# HostBill Price Increase $599.95 -> $999.95



## Marc M. (Jun 30, 2013)

Well, when almost everyone thought that things settled down and HostBill pricing was finally locked in, there you have it, another price increase today. It went from $599.95 to $999.95 for a owned unbranded license.

For a while I was even looking for a used license (I had a branded one last year but gave it back) to maybe play with it, possibly put it into production. However following yet another bipolar move on Kris's part (the guy who owns the place), I doubt I will want to try his product ever again. Who knows what he will come up with next?!

The bottom line is that what you could get last year for $200 will set you back now almost $2000 (HB license + client order forms + client are templates). It is a nice-ish piece of software, but it's far from being worth that much.

What's your take on this?


----------



## SkylarM (Jun 30, 2013)

And so it starts. Again. 5th times the charm?

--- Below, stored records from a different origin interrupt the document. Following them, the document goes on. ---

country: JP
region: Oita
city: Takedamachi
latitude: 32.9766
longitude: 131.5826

"they aren't talking about hostbill, QUICK CHANGE THE PRICE AGAIN"


----------



## GVH-Jon (Jun 30, 2013)

My take on this issue is that maybe if we stop giving the guy attention, the prices will stop increasing.


----------



## Marc M. (Jun 30, 2013)

*@**SkylarM* and *@**GVH-Jon* you know what, you guys are right.

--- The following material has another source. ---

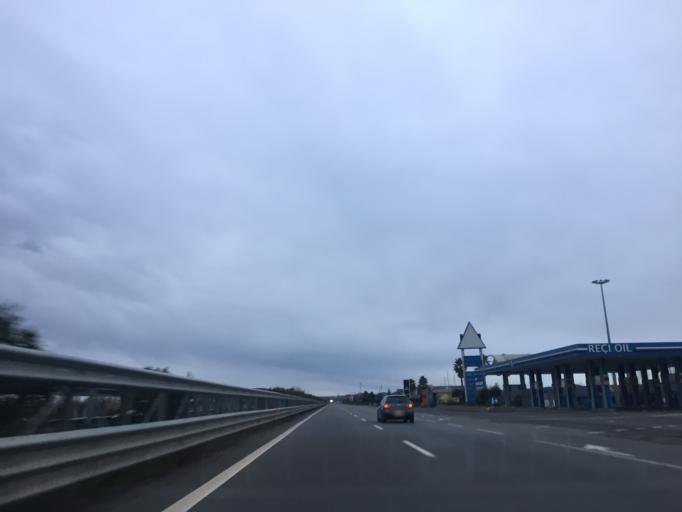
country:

*@**HalfEatenPie* would you please be so kind and close this thread on account that HostBill doesn't need any more free publicity? I Kris insists on running his company into the ground in order to make a quick buck then so be it. WHMCS will do for now, and Blesta 3.0 is coming along just fine. It should be a really awesome piece of software when it's released.


----------



## HalfEatenPie (Jun 30, 2013)

Closed upon Request


----------